Set problem:
Retype every line of the data below without changing anything, and leave the pictures out of your answer.

-------- Data for the task --------

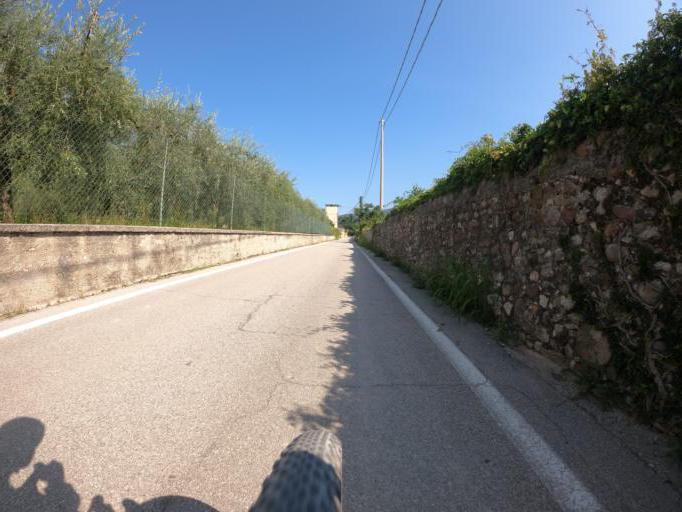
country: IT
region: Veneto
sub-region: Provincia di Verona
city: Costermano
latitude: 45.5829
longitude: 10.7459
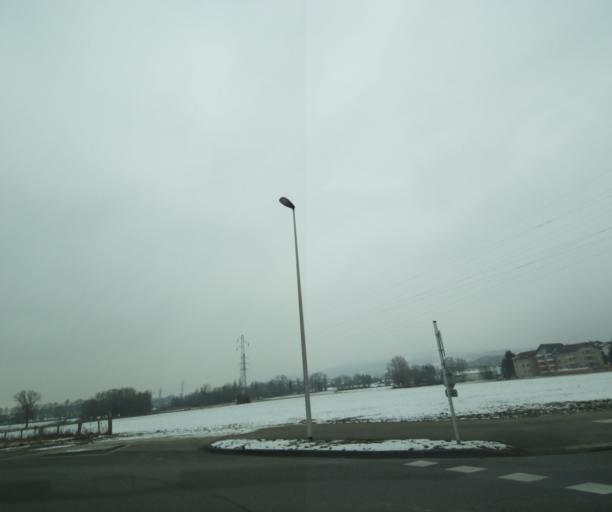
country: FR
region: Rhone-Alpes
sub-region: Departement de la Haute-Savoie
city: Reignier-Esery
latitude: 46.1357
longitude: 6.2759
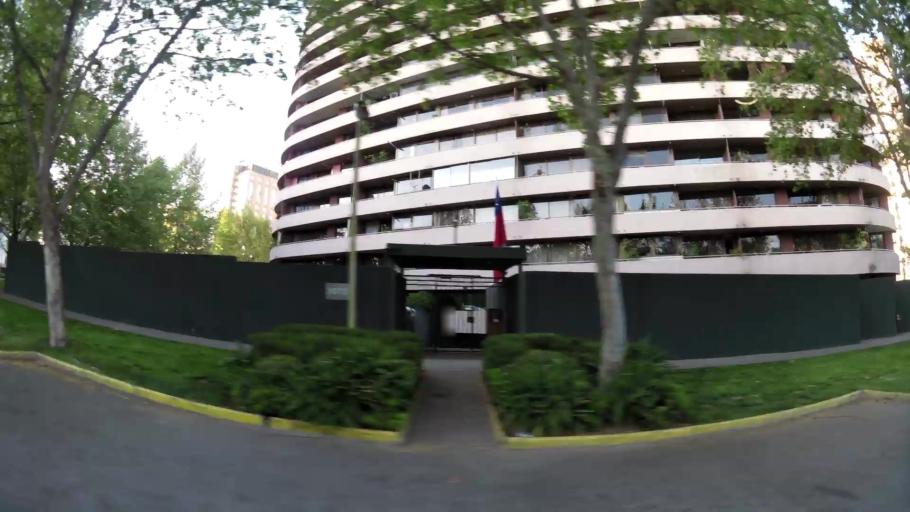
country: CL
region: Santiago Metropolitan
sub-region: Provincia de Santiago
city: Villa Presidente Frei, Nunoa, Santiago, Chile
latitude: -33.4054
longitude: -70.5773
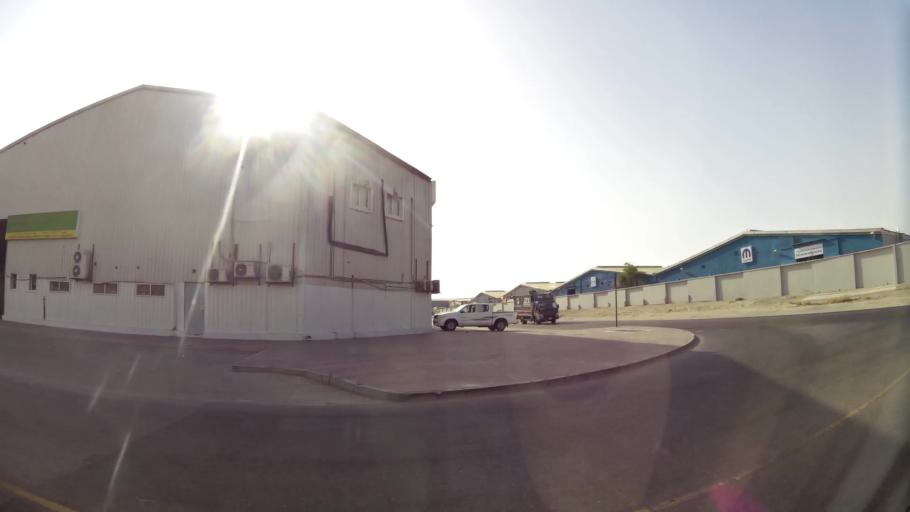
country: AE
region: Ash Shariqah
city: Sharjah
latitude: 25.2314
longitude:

--------

Answer to this problem:
country: IT
region: Veneto
sub-region: Provincia di Verona
city: Costermano
latitude: 45.5829
longitude: 10.7459
country: FR
region: Rhone-Alpes
sub-region: Departement de la Haute-Savoie
city: Reignier-Esery
latitude: 46.1357
longitude: 6.2759
country: CL
region: Santiago Metropolitan
sub-region: Provincia de Santiago
city: Villa Presidente Frei, Nunoa, Santiago, Chile
latitude: -33.4054
longitude: -70.5773
country: AE
region: Ash Shariqah
city: Sharjah
latitude: 25.2314
longitude:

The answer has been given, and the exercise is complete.